§ **Provided information**
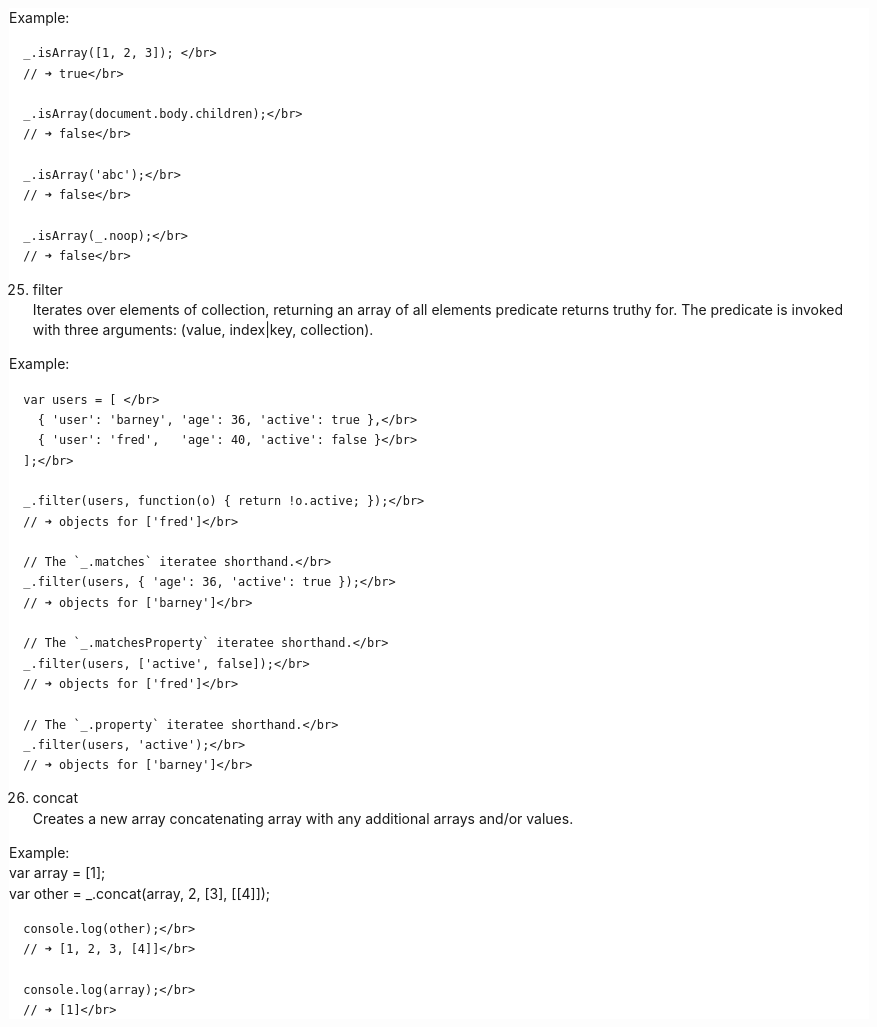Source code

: Example: </br>

      _.isArray([1, 2, 3]); </br>
      // ➜ true</br>
      
      _.isArray(document.body.children);</br>
      // ➜ false</br>
      
      _.isArray('abc');</br>
      // ➜ false</br>
      
      _.isArray(_.noop);</br>
      // ➜ false</br>
      
25. filter </br> 
Iterates over elements of collection, returning an array of all elements predicate returns truthy for. The predicate is invoked with three arguments: (value, index|key, collection).  </br>

Example: </br>

      var users = [ </br>
        { 'user': 'barney', 'age': 36, 'active': true },</br>
        { 'user': 'fred',   'age': 40, 'active': false }</br>
      ];</br>
      
      _.filter(users, function(o) { return !o.active; });</br>
      // ➜ objects for ['fred']</br>
      
      // The `_.matches` iteratee shorthand.</br>
      _.filter(users, { 'age': 36, 'active': true });</br>
      // ➜ objects for ['barney']</br>
      
      // The `_.matchesProperty` iteratee shorthand.</br>
      _.filter(users, ['active', false]);</br>
      // ➜ objects for ['fred']</br>
      
      // The `_.property` iteratee shorthand.</br>
      _.filter(users, 'active');</br>
      // ➜ objects for ['barney']</br>

26. concat </br> 
Creates a new array concatenating array with any additional arrays and/or values. </br>

Example: </br> 
      var array = [1];</br> 
      var other = _.concat(array, 2, [3], [[4]]);</br> 
      
      console.log(other);</br> 
      // ➜ [1, 2, 3, [4]]</br> 
      
      console.log(array);</br> 
      // ➜ [1]</br>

§ **To do**
Where does the string "isArray" appear in the records above? Show every line that holds it.

§ **Task answer**
      _.isArray([1, 2, 3]); </br>
      _.isArray(document.body.children);</br>
      _.isArray('abc');</br>
      _.isArray(_.noop);</br>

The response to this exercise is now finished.